____ EXTRACTED RECORDS

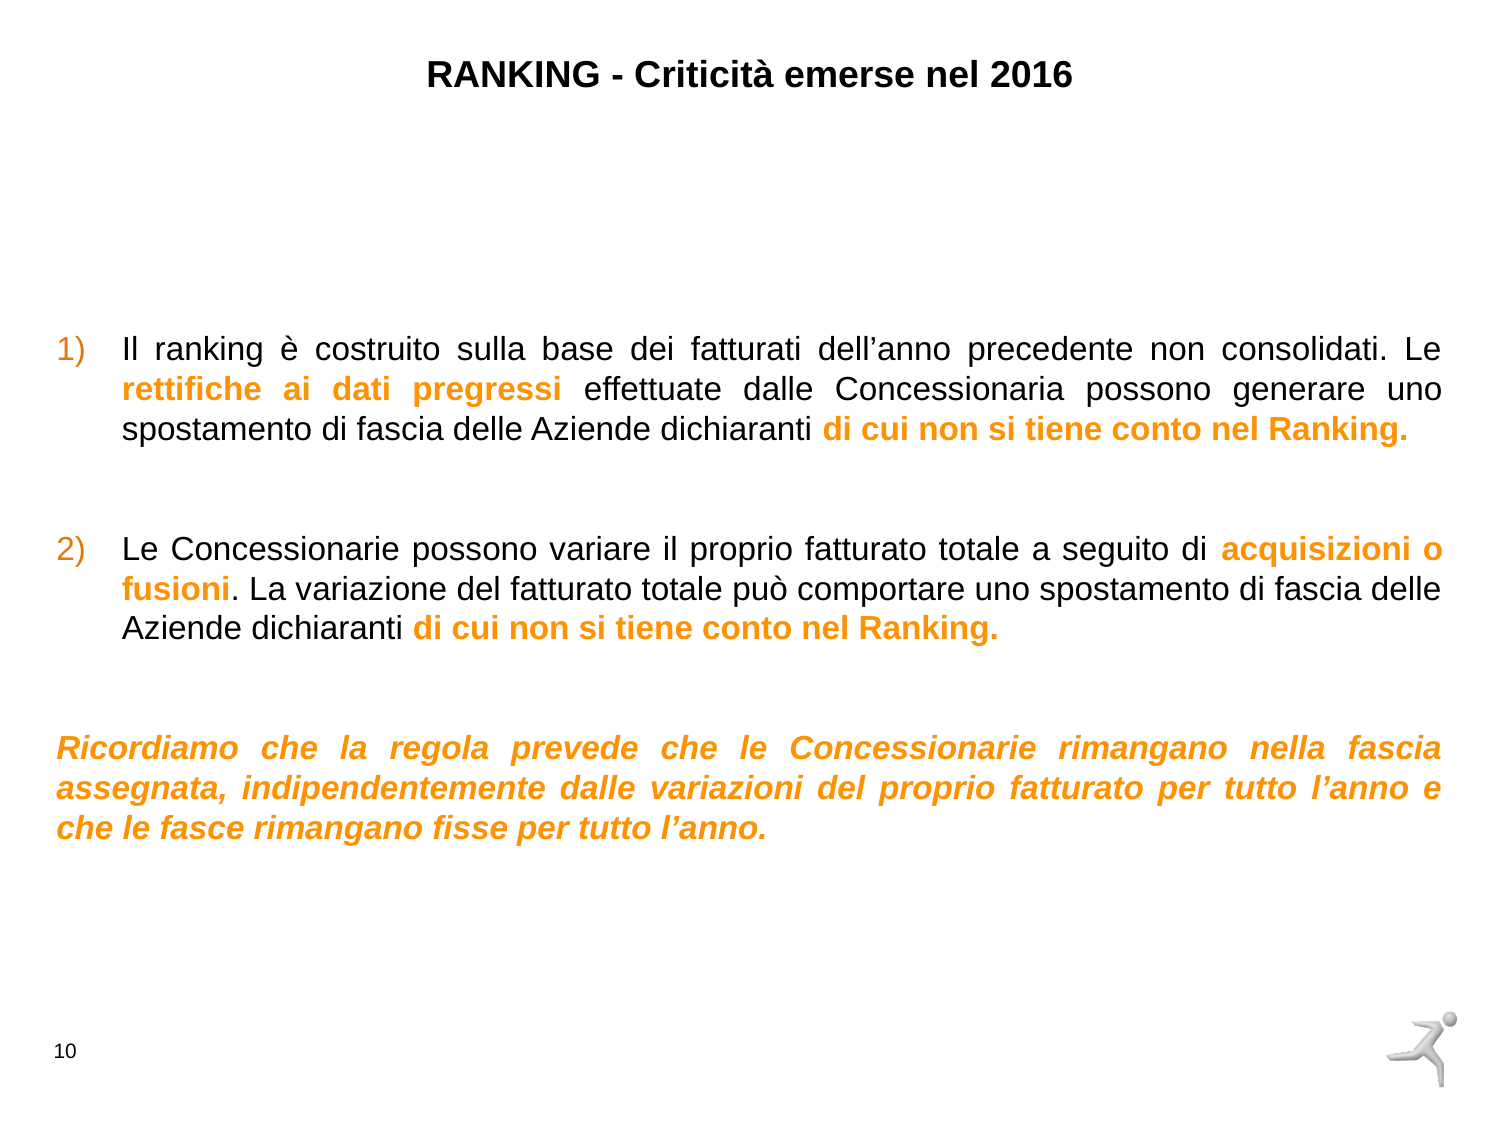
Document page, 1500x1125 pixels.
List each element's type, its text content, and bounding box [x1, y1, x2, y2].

picture [1366, 990, 1476, 1109]
text_box Il ranking è costruito sulla base dei fatturati dell’anno precedente non consolidati. Le rettifiche ai dati pregressi effettuate dalle Concessionaria possono generare uno spostamento di fascia delle Aziende dichiaranti di cui non si tiene conto nel Ranking. Le Concessionarie possono variare il proprio fatturato totale a seguito di acquisizioni o fusioni. La variazione del fatturato totale può comportare uno spostamento di fascia delle Aziende dichiaranti di cui non si tiene conto nel Ranking. Ricordiamo che la regola prevede che le Concessionarie rimangano nella fascia assegnata, indipendentemente dalle variazioni del proprio fatturato per tutto l’anno e che le fasce rimangano fisse per tutto l’anno. [41, 239, 1459, 894]
text_box RANKING - Criticità emerse nel 2016 [41, 42, 1459, 103]
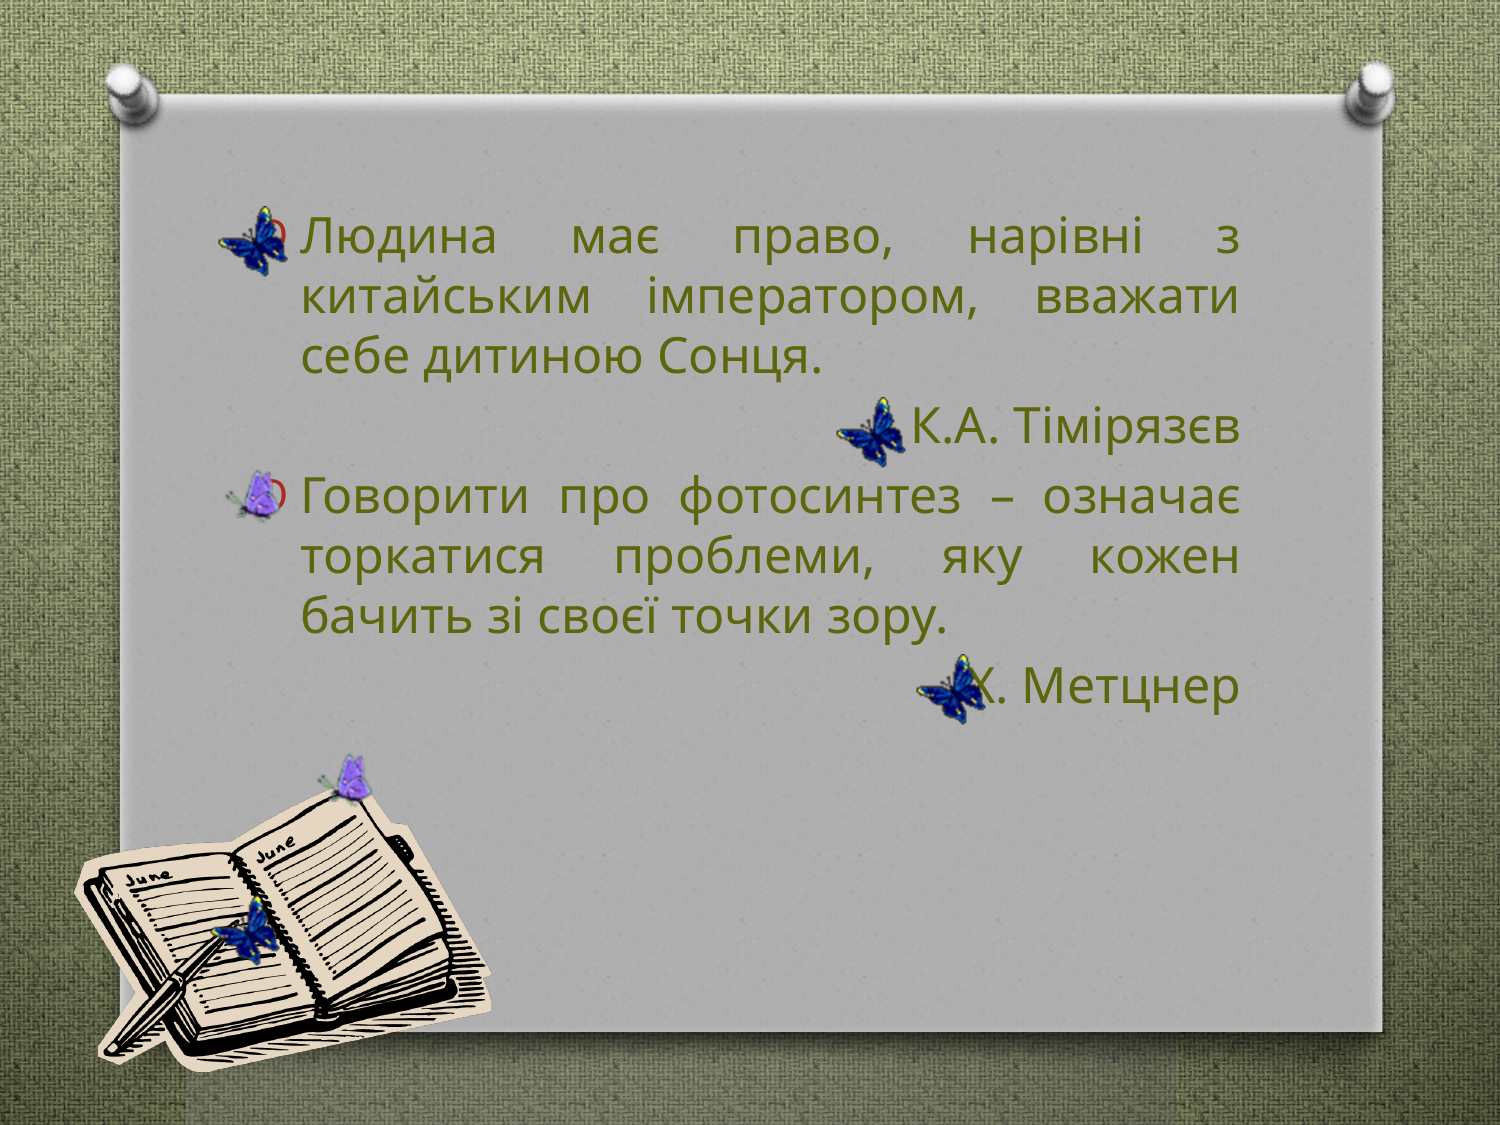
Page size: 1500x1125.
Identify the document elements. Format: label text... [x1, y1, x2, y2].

picture [219, 463, 286, 531]
picture [72, 747, 491, 1081]
picture [1318, 35, 1438, 156]
picture [216, 206, 289, 278]
list Людина має право, нарівні з китайським імператором, вважати себе дитиною Сонця. К.А. Тімірязєв Говорити про фотосинтез – означає торкатися проблеми, яку кожен бачить зі своєї точки зору. Х. Метцнер [240, 196, 1257, 939]
picture [835, 396, 907, 469]
picture [74, 31, 198, 153]
picture [915, 654, 987, 727]
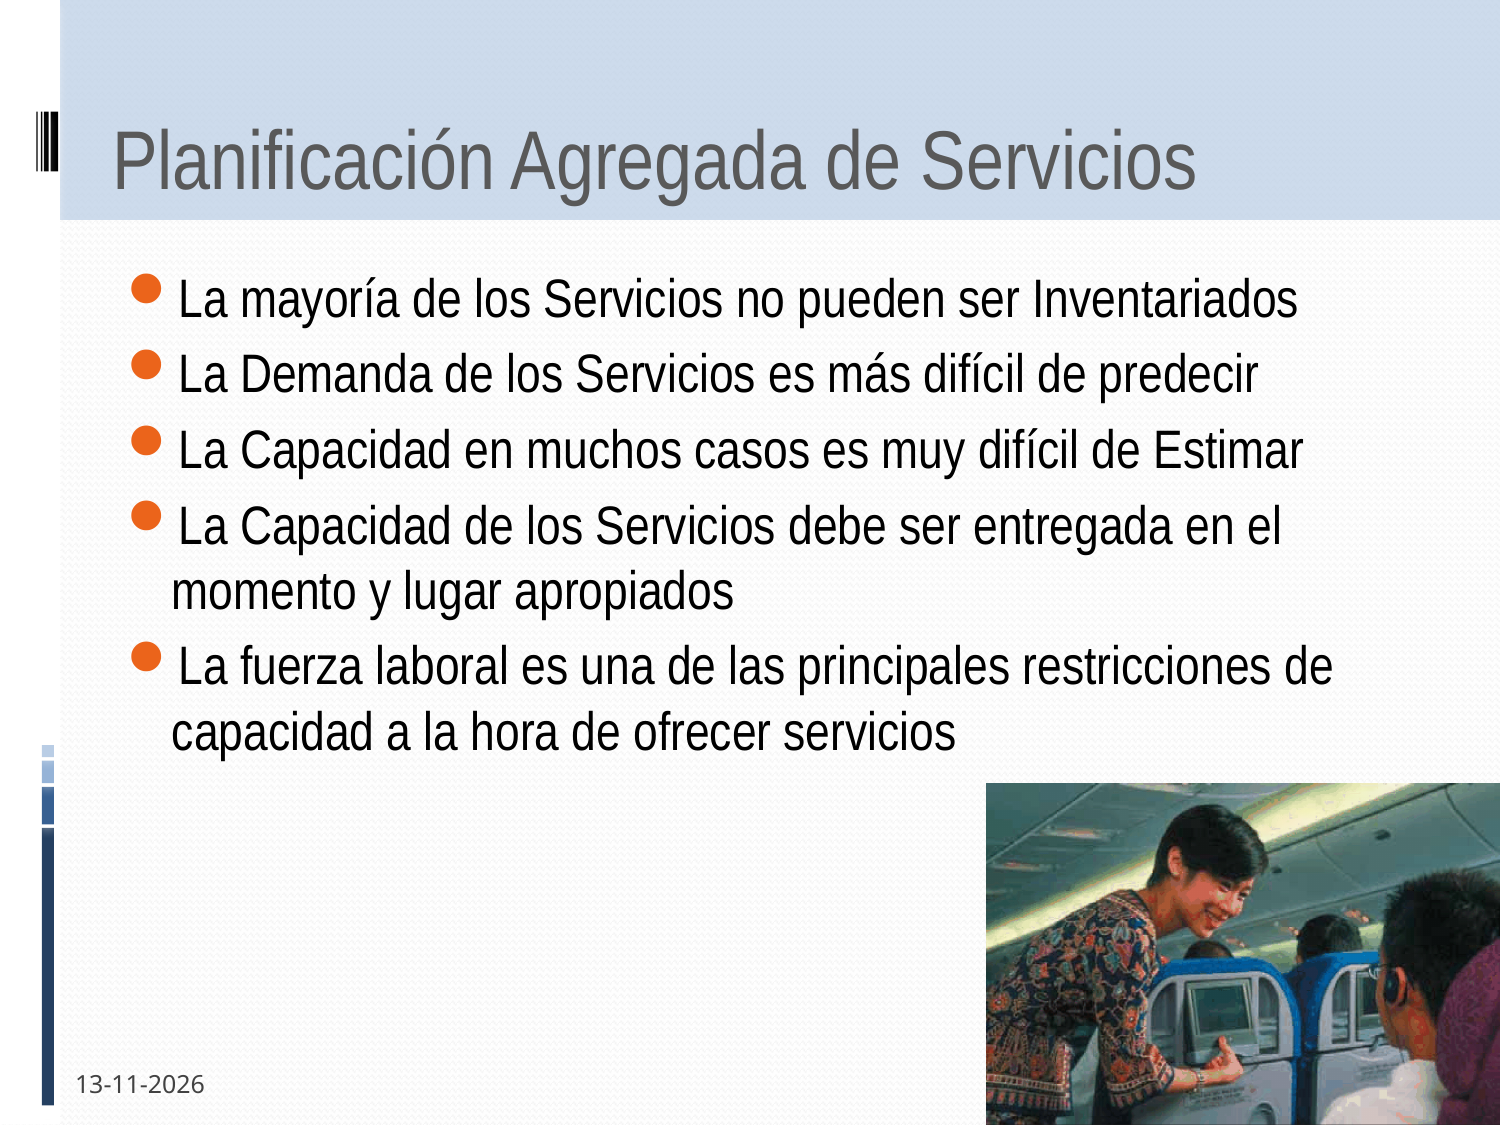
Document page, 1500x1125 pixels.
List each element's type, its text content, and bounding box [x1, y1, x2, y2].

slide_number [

________

Nothing but an exact copy of the data above, minus its pictures, should appear in the response.

Document page, 1500x1125 pixels.
List each element's type, its text content, and bounding box [x1, y1, x2, y2].

picture [1366, 990, 1476, 1109]
text_box Il ranking è costruito sulla base dei fatturati dell’anno precedente non consolidati. Le rettifiche ai dati pregressi effettuate dalle Concessionaria possono generare uno spostamento di fascia delle Aziende dichiaranti di cui non si tiene conto nel Ranking. Le Concessionarie possono variare il proprio fatturato totale a seguito di acquisizioni o fusioni. La variazione del fatturato totale può comportare uno spostamento di fascia delle Aziende dichiaranti di cui non si tiene conto nel Ranking. Ricordiamo che la regola prevede che le Concessionarie rimangano nella fascia assegnata, indipendentemente dalle variazioni del proprio fatturato per tutto l’anno e che le fasce rimangano fisse per tutto l’anno. [41, 239, 1459, 894]
text_box RANKING - Criticità emerse nel 2016 [41, 42, 1459, 103]
Page size: 1500x1125.
Identify the document elements. Format: label text... [x1, y1, x2, y2].

picture [219, 463, 286, 531]
picture [72, 747, 491, 1081]
picture [1318, 35, 1438, 156]
picture [216, 206, 289, 278]
list Людина має право, нарівні з китайським імператором, вважати себе дитиною Сонця. К.А. Тімірязєв Говорити про фотосинтез – означає торкатися проблеми, яку кожен бачить зі своєї точки зору. Х. Метцнер [240, 196, 1257, 939]
picture [835, 396, 907, 469]
picture [74, 31, 198, 153]
picture [915, 654, 987, 727]
Document page, 1500x1125 pixels.
List each element's type, its text content, and bounding box [x1, y1, x2, y2].

slide_number [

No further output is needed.